Instructions for the task
Word for word, output the data, with none of its pictures.

Stored records
↓↓↓
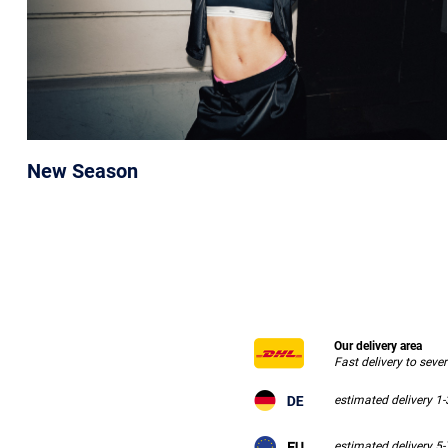
New Season
Our delivery area
Fast delivery to seve
estimated delivery 1
estimated delivery 5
↑↑↑
Finished task
New Season
Our delivery area
Fast delivery to seve
estimated delivery 1
estimated delivery 5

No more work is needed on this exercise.